Pasukan Israel Menduduki Zona Penyangga di Suriah

Israel
Perdana Menteri Israel Benjamin Netanyahu, kiri, mengunjungi pasukan Israel di dalam zona penyangga di Suriah pada hari Selasa. (Kantor Pers Pemerintah Israel/The Associated Press)

SN – Militer Israel akan tetap berada di dalam wilayah Suriah yang seharusnya merupakan zona demiliterisasi tanpa batas waktu, ungkap Perdana Menteri ISrael Benjamin Netanyahu pada hari Selasa (17/12/2024) lalu, hal ini merupakan bagian dari apa yang ia gambarkan sebagai upaya untuk memperkuat keamanan di tengah kekacauan di Suriah.

Pasukan tersebut akan tetap berada “sampai ditemukan pengaturan lain yang akan menjamin keamanan Israel,” kata Netanyahu di puncak Gunung Hermon, yang terbagi antara Dataran Tinggi Golan yang diduduki Israel, Lebanon, dan Suriah.

Israel memasuki zona penyangga demiliterisasi, di sebelah timur Dataran Tinggi Golan, awal bulan Desember setelah runtuhnya rezim Bashar al-Assad.
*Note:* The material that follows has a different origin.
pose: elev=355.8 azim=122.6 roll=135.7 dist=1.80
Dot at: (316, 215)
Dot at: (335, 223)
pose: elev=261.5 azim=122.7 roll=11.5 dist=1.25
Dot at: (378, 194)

Perebutan wilayah Suriah seluas sekitar 400 kilometer persegi memicu tuduhan bahwa Israel melanggar gencatan senjata yang ditengahi PBB tahun 1974, yang menetapkan zona tersebut dan bahwa Israel memanfaatkan kekacauan di negara tetangganya di timur laut untuk merebut Dataran Tinggi Golan.

Sebagai tambahan informasi, Israel merebut dan mengambil alih Dataran Tinggi Golan pertama kali dalam perang Arab-Israel pada tahun 1967. Klaim ini kemudian diakui karena merupakan wilayah yang di rebut dikarenakan menang dalam peperangan.
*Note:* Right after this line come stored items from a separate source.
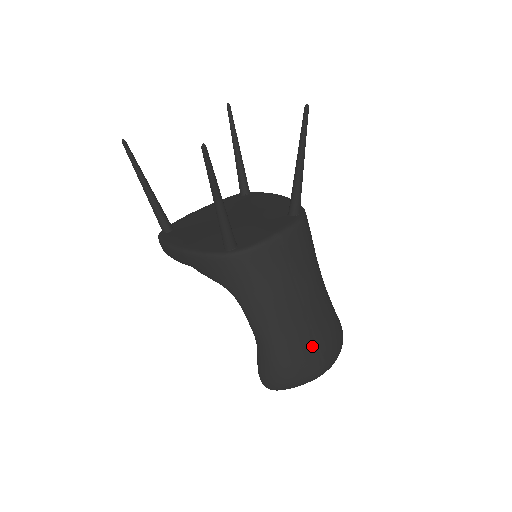
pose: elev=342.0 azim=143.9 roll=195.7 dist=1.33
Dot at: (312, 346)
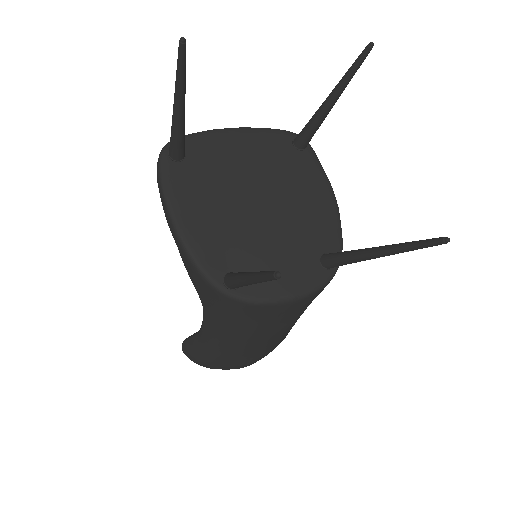
Dot at: (247, 359)
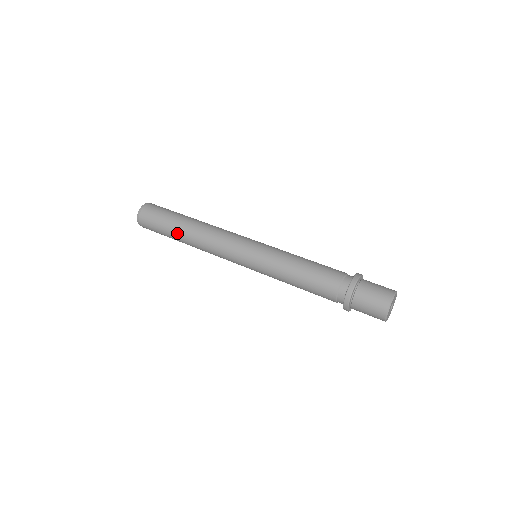
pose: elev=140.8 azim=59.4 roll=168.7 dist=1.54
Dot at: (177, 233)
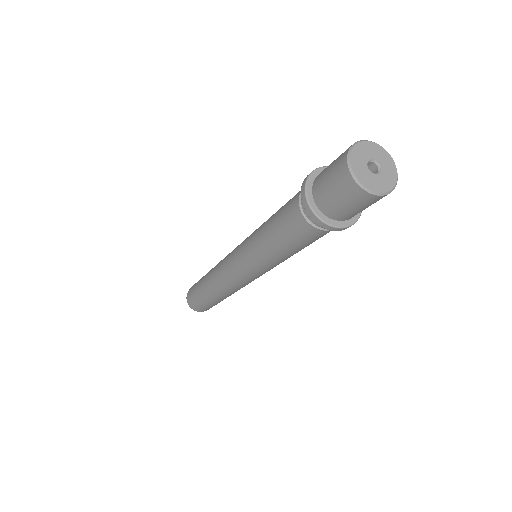
Dot at: (202, 286)
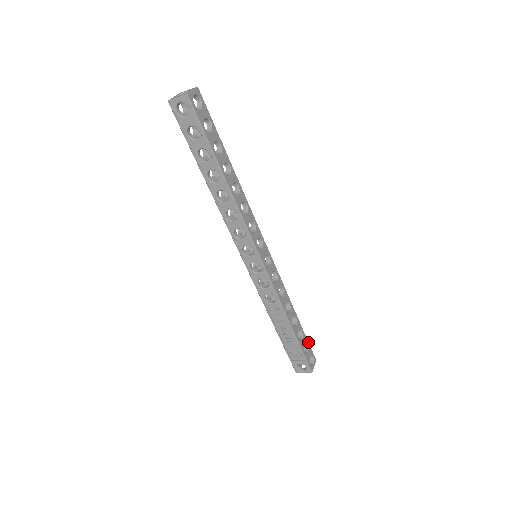
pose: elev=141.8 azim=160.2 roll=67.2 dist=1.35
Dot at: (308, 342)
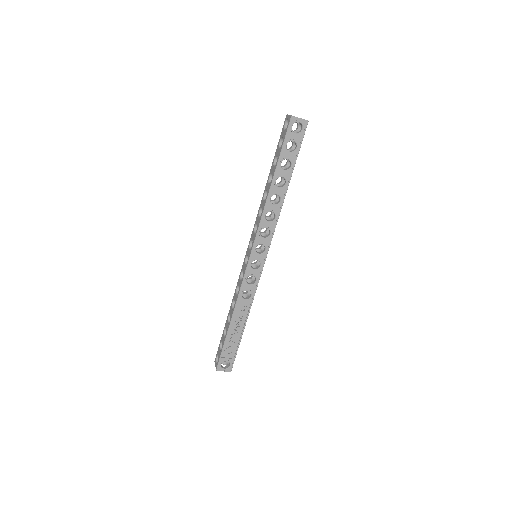
Dot at: occluded
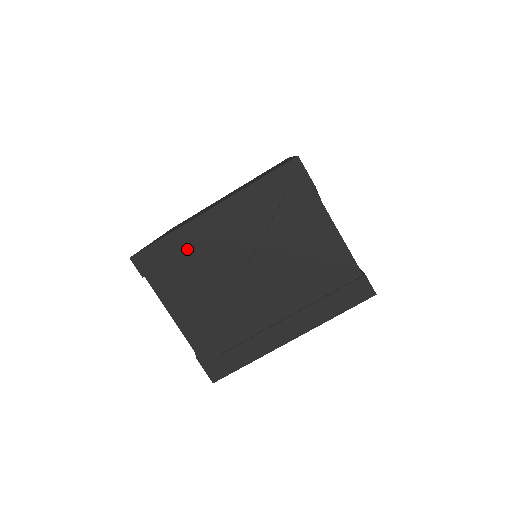
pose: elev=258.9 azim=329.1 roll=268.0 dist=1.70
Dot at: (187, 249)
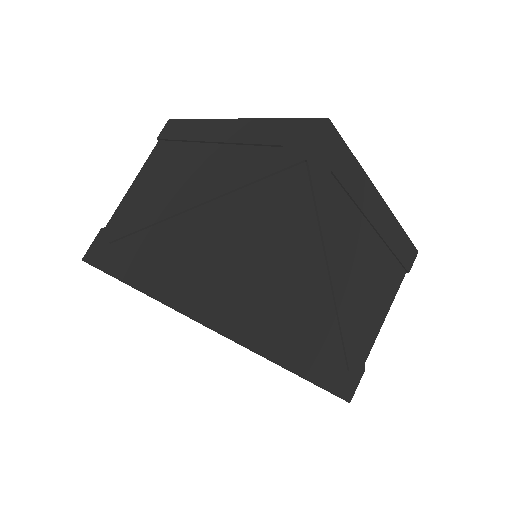
Dot at: (191, 139)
Menteri Pertahanan Israel, Israel Katz, yang tampil bersama Netanyahu, mengatakan ia menginstruksikan militer untuk segera membangun kehadiran termasuk benteng pertahanan, untuk mengantisipasi dan mempersiapkan, apa yang mungkin akan menjadi wilayah pertahanan untuk waktu yang panjang di daerah tersebut.

Baca Juga : 3 Pria Dari Inggris Ditangkap dan Didakwa atas pembunuhan di Ontario

“Puncak gunung tersebut, yang merupakan titik tertinggi di kawasan itu, akan menjadi mata negara Israel, untuk mengidentifikasi musuh-musuh kami yang berada di dekat maupun yang jauh,” ungkap Katz.